相続人の1人でも遺産分割の内容に反対していると、遺産分割協議は成立せず、不動産の名義変更も預貯金の払戻もできないことになります。
相続人全員の同意が得られない場合で、特に紛糾しやすいのが、同じ不動産の取得を希望する相続人が複数人いる場合です。
この場合は、不動産の取得についての意見が調整できない限り、遺産分割協議は成立しないことになってしまいます。
このように、同じ不動産の取得を希望する相続人がいる場合には、どのように相続人の意見の調整を図ればよいかお悩みの方もいらっしゃると思います。

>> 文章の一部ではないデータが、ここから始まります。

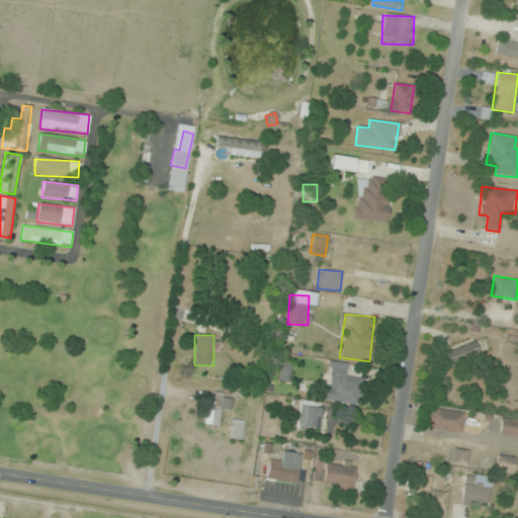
[(445,367),(481,354),(476,342),(440,354),(445,367)]
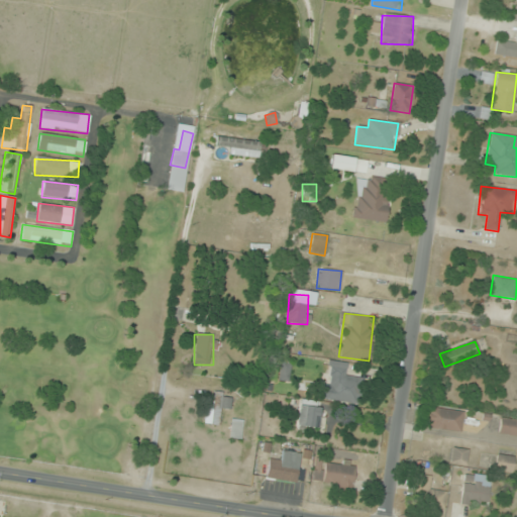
[(346,376),(347,364),(327,360),(321,399),(358,405),(363,378),(346,376)]
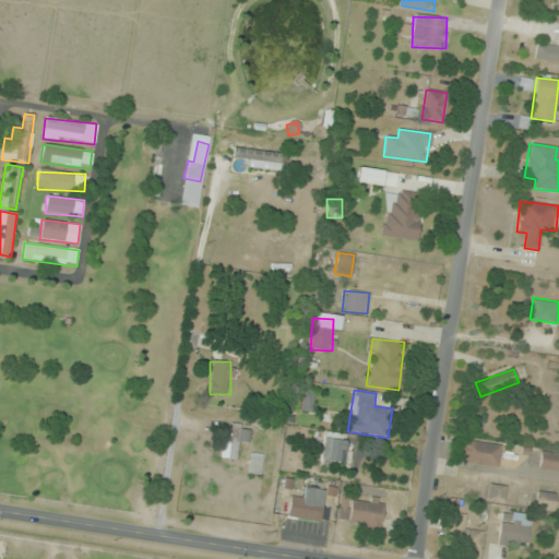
[(227,459),(236,460),(238,443),(247,444),(250,426),(232,424),(227,459)]
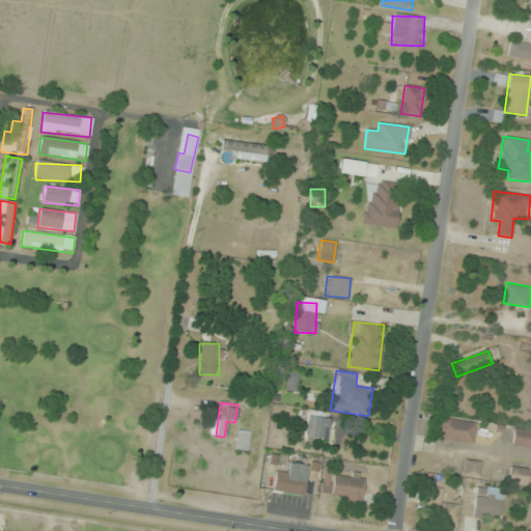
[(326,440),(328,418),(307,417),(305,438),(326,440)]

以下では、意見調整の方法の例を紹介したいと思います。
2 不動産について利害関係を有しているのが誰か
一般に、不動産については、最も利害関係を有している相続人が取得するのが合理的であると考えられます。
何らの利害関係も持っていない相続人が不動産を取得したとしても、将来、実質的に不動産に利害関係を持っている人との間で紛争が生じ、派生的な問題が発生するおそれがあるからです。
また、遺産分割協議が成立せず、家庭裁判所の遺産調停、ひいては遺産分割審判へ移行した場合には、各相続人が不動産について利害関係を有しているか等を踏まえ、誰が不動産を取得するかの決定がなされる可能性が高いです。
これらを踏まえると、不動産について、最も強い利害関係を有している相続人が、不動産を取得することが合理的であると考えられます。
たとえば、現に不動産に居住している相続人がいる場合には、その相続人が強い利害を有しているといえます。
農地や雑種地等についても、現にその土地を使用している相続人がいる場合には、その相続人が強い利害関係を有しているといえます。
もっとも、現時点で使用しているとしても、将来も継続して使用するかどうかが問題になることもあります。
他にも、不動産を現に管理している相続人がいる場合も、利害関係を有しているということができます。
ただし、固定資産税を支払っているだけの場合、ただちに利害関係を有しているということにはならないといわれています。
3 不動産の取得のためいくらまでの対価を支払う意思があるか
遺産分割協議や遺産分割調停でしばしば用いられる方法として、取得を希望している相続人に、不動産の値付けをしてもらい、最も高い値付けをした相続人が取得するものとするといったものがあります。
不動産を取得した相続人は、不動産の取得の対価として、他の相続人に対して代償金を支払うことになります。
不動産の高い値付けをした相続人は、その分、他の相続人に対して、多額の代償金を支払う意思を有していることになります。
各相続人が値付けを行った結果、最も高い値付けを行った相続人、つまり、他の相続人に対して最も多額の代償金を支払う意思を有している相続人が取得するものとすることは、一定の合理性があるといえます。
不動産の取得を希望していたものの、結局不動産を取得できなかった相続人も、代わりに、自身の値付けを上回る評価額での代償金の支払を受けることができますので、一定の利害調整がなされたということもできます。
もっとも、このような手法を用いるには、不動産の取得を希望している相続人が、このような手法を用いることに同意し、かつ値付けの結果に従う意思を示す必要があります。